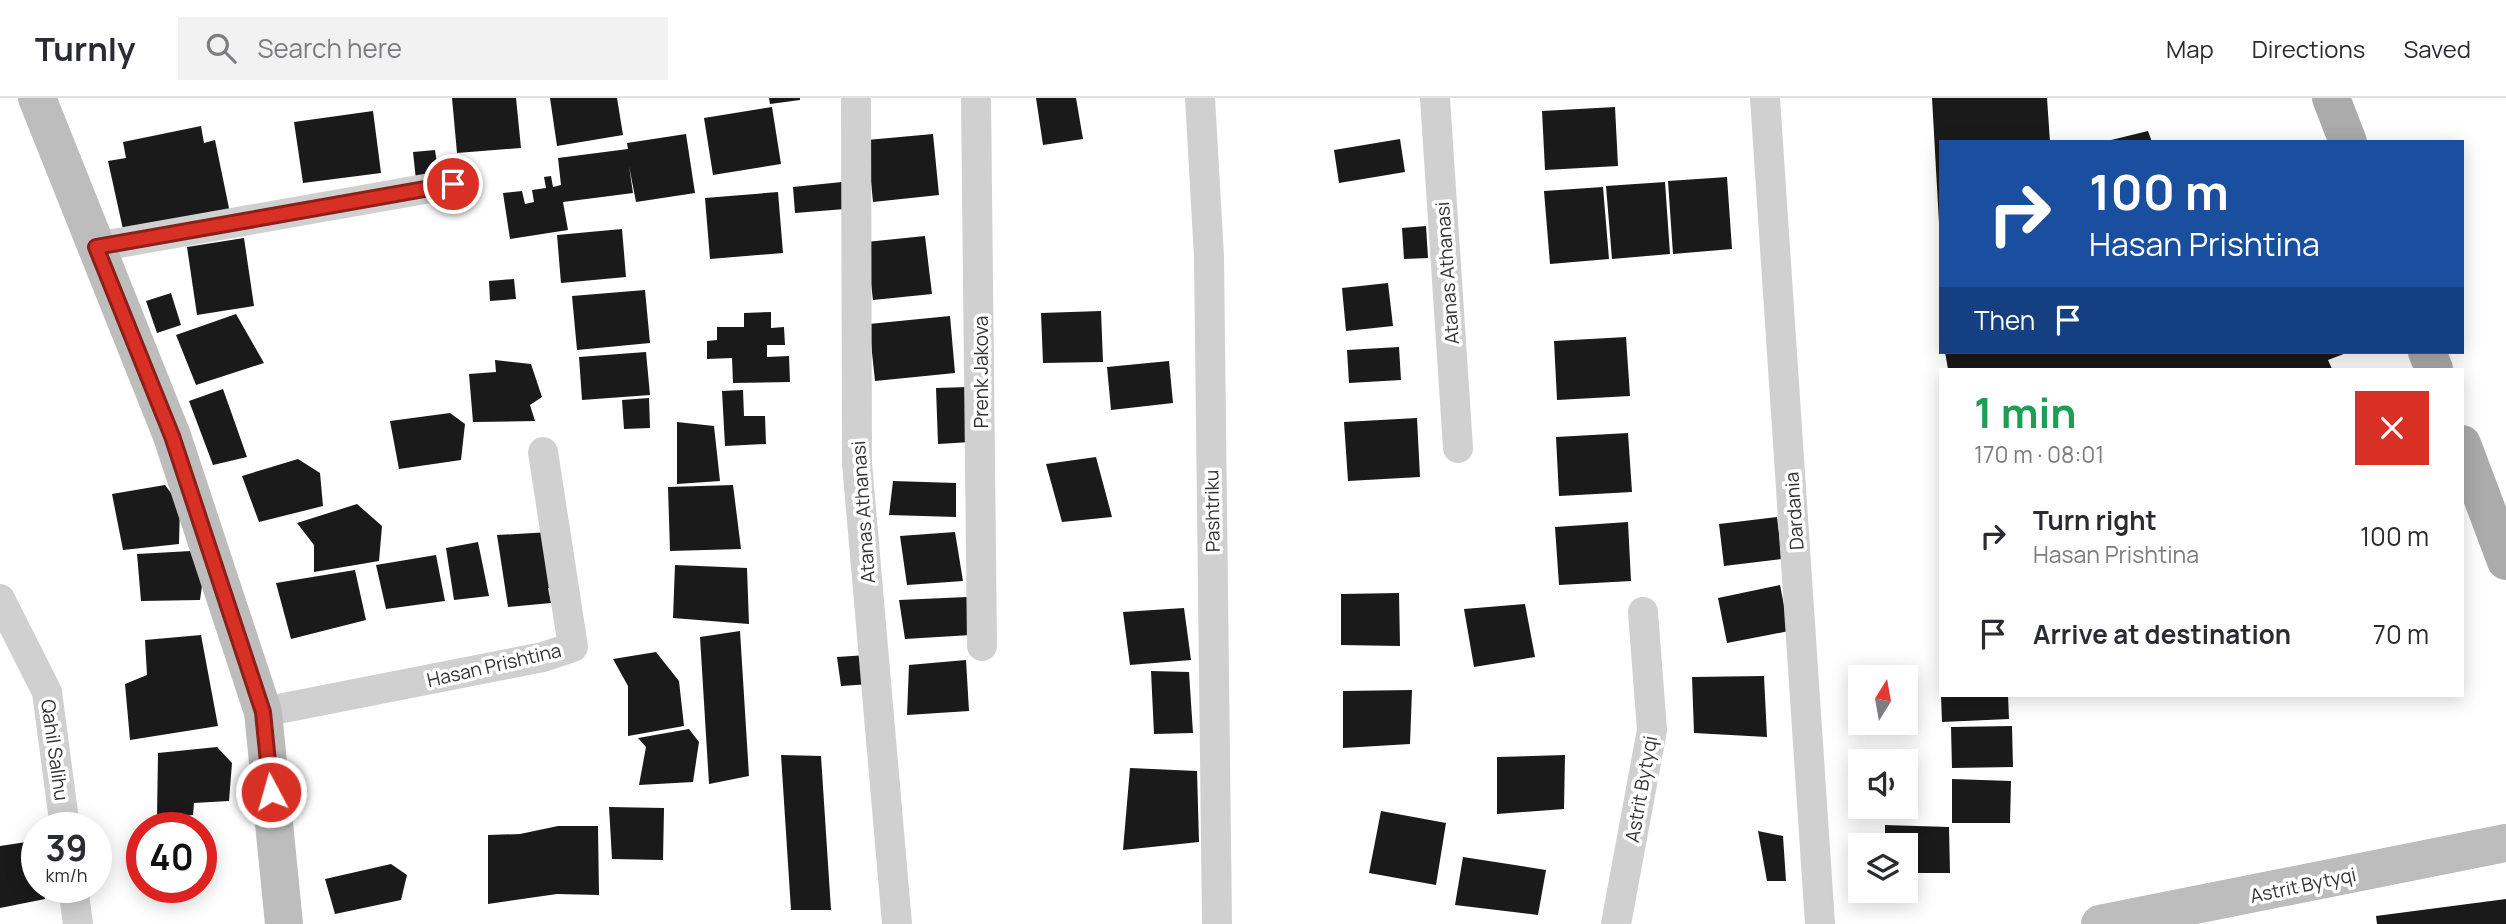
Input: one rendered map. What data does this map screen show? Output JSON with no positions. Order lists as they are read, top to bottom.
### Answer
{
  "streets": {
    "street": [
      "Atanas Athanasi",
      "Prenk Jakova",
      "Pashtriku",
      "Dardania",
      "Hasan Prishtina",
      "Qahil Salihu",
      "Astrit Bytyqi"
    ]
  },
  "north": "top",
  "page": {
    "header": "Turnly",
    "search": "Search here",
    "nav": ["Map", "Directions", "Saved"],
    "turn": ["100 m", "Hasan Prishtina"],
    "then": "Then",
    "heading": ["1 min", "170 m · 08:01"],
    "list": [
      {
        "name": "Turn right",
        "note": "Hasan Prishtina",
        "value": "100 m"
      },
      {
        "name": "Arrive at destination",
        "value": "70 m"
      }
    ],
    "speed": "39 km/h",
    "limit": "40"
  }
}
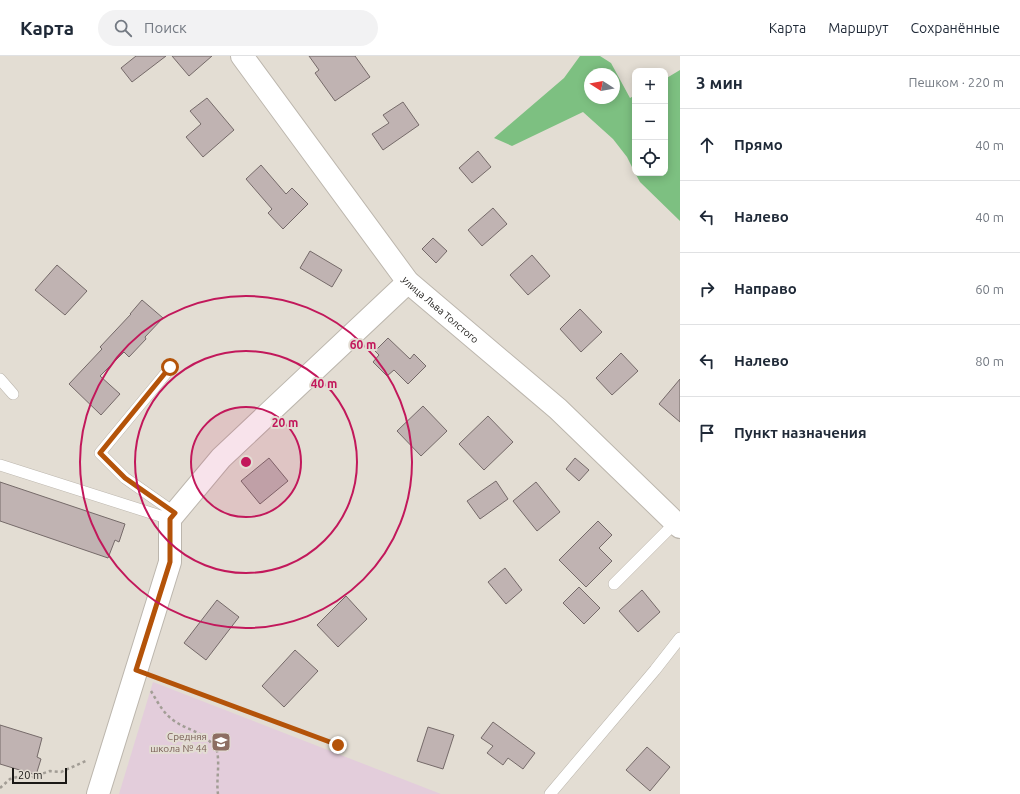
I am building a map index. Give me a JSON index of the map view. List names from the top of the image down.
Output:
{
  "streets": {
    "street": ["улица Льва Толстого"]
  },
  "places": {
    "school or university": ["Средняя школа № 44"]
  },
  "scale_bar": "20 m",
  "north": "left",
  "page": {
    "header": "Карта",
    "search": "Поиск",
    "nav": ["Карта", "Маршрут", "Сохранённые"],
    "heading": ["3 мин", "Пешком · 220 m"],
    "map_buttons": ["+", "−"],
    "list": [
      ["Прямо", "40 m"],
      ["Налево", "40 m"],
      ["Направо", "60 m"],
      ["Налево", "80 m"],
      "Пункт назначения"
    ],
    "scale": "20 m"
  },
  "rings": ["60 m", "40 m", "20 m"]
}
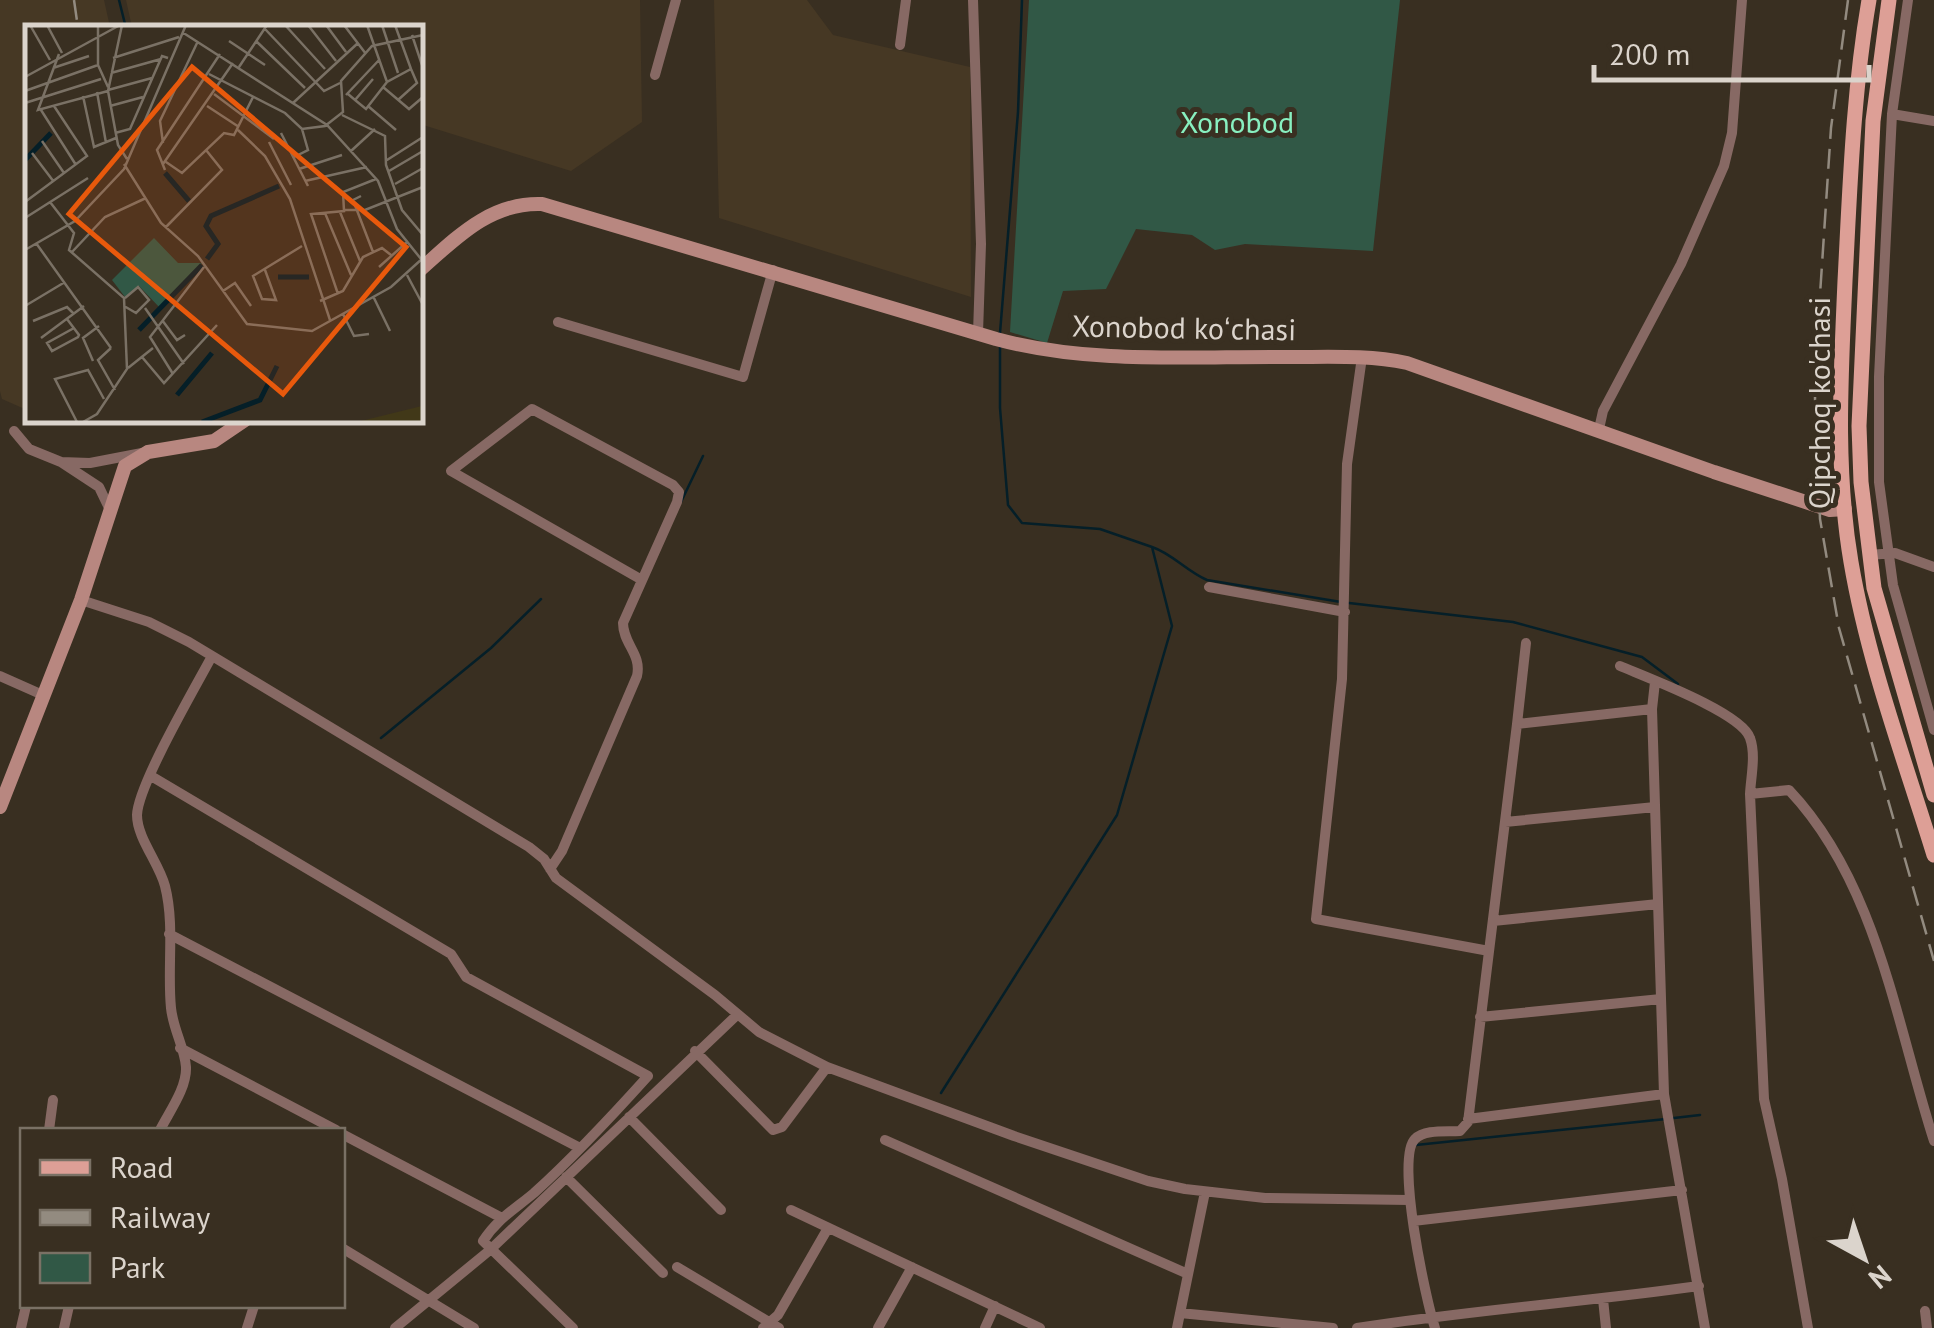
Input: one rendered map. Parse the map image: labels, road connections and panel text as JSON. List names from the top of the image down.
{
  "streets": {
    "main road": ["Xonobod koʻchasi", "Qipchoq ko'chasi"]
  },
  "crossings": [
    ["Xonobod koʻchasi", "Qipchoq ko'chasi"]
  ],
  "parks": ["Xonobod"],
  "legend": ["Road", "Railway", "Park"],
  "scale_bar": "200 m",
  "north": "bottom right"
}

-.-.-

WHAT YOU HAVE TO DO -> Copy the material shown above in full and exactly. Skip the pictures.

WRITTEN REPLY ->
Input: one rendered map. What data does this map screen show? Output JSON with no positions. Order lists as they are read, top to bottom.
### Answer
{
  "streets": {
    "street": [
      "Atanas Athanasi",
      "Prenk Jakova",
      "Pashtriku",
      "Dardania",
      "Hasan Prishtina",
      "Qahil Salihu",
      "Astrit Bytyqi"
    ]
  },
  "north": "top",
  "page": {
    "header": "Turnly",
    "search": "Search here",
    "nav": ["Map", "Directions", "Saved"],
    "turn": ["100 m", "Hasan Prishtina"],
    "then": "Then",
    "heading": ["1 min", "170 m · 08:01"],
    "list": [
      {
        "name": "Turn right",
        "note": "Hasan Prishtina",
        "value": "100 m"
      },
      {
        "name": "Arrive at destination",
        "value": "70 m"
      }
    ],
    "speed": "39 km/h",
    "limit": "40"
  }
}
I am building a map index. Give me a JSON index of the map view. List names from the top of the image down.
Output:
{
  "streets": {
    "street": ["улица Льва Толстого"]
  },
  "places": {
    "school or university": ["Средняя школа № 44"]
  },
  "scale_bar": "20 m",
  "north": "left",
  "page": {
    "header": "Карта",
    "search": "Поиск",
    "nav": ["Карта", "Маршрут", "Сохранённые"],
    "heading": ["3 мин", "Пешком · 220 m"],
    "map_buttons": ["+", "−"],
    "list": [
      ["Прямо", "40 m"],
      ["Налево", "40 m"],
      ["Направо", "60 m"],
      ["Налево", "80 m"],
      "Пункт назначения"
    ],
    "scale": "20 m"
  },
  "rings": ["60 m", "40 m", "20 m"]
}
Input: one rendered map. Parse the map image: labels, road connections and panel text as JSON. List names from the top of the image down.
{
  "streets": {
    "main road": ["Xonobod koʻchasi", "Qipchoq ko'chasi"]
  },
  "crossings": [
    ["Xonobod koʻchasi", "Qipchoq ko'chasi"]
  ],
  "parks": ["Xonobod"],
  "legend": ["Road", "Railway", "Park"],
  "scale_bar": "200 m",
  "north": "bottom right"
}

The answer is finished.